C’est une histoire tranchante. Le couteau de Kamel Daoud, léger comme une plume, étincelle, vole, incise, découpe le lecteur fasciné pour le glisser dans la peau d’une jeune femme algérienne. Une rescapée des massacres de la guerre civile. Une mal égorgée, mutilée des cordes vocales, une survivante embarrassante même aphone. Sa voix intérieure est enflammée, inapaisée, accablée par l’islam. Une femme privée d’oxygène et de liberté, asphyxiée par les hommes et leur régime pathétique.
Cinq ans après le massacre de deux cent mille civils par les islamistes entre 1990 et 2000, le pouvoir a décidé de pardonner.
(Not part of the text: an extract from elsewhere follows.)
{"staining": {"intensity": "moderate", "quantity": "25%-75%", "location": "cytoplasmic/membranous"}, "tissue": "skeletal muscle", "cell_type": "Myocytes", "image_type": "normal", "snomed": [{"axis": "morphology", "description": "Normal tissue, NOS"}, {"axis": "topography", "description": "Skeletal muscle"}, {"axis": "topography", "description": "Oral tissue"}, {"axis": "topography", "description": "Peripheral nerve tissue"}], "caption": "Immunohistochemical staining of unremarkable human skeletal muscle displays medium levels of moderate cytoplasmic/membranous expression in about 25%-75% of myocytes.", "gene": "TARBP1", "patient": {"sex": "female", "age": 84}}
Il n’y a qu’une seule guerre dont on doit se souvenir en Algérie : l’héroïque guerre d’indépendance contre la France. D’un coup de crayon, les égorgeurs barbus ont disparu, recyclés, transformés en inoffensifs cuisiniers. Des couteaux, toujours des couteaux et des millions d’agneaux. De toute façon, tout cela est la faute des femmes, leur impudeur maladive et leur insupportable insolence. En 2023, la lâcheté et l’oubli arrangent tout le monde en Algérie (et au-delà), sauf quelques rares victimes inconscientes qui osent encore questionner les imams, défier l’omerta et l’oubli. A leurs risques et périls.
La plongée dans le désert noir de l’Algérie est suffocante. L’amour pour Aube et sa minuscule houri est irrésistible. Quand on ne se blesse pas aux pages les plus acérées du livre on se brûle à ses chapitres les plus incandescents. Parfois, un roman d’amour peut faire cela.
« La lucidité est la blessure la plus rapprochée du soleil. » René Char
La plume triomphe du couteau.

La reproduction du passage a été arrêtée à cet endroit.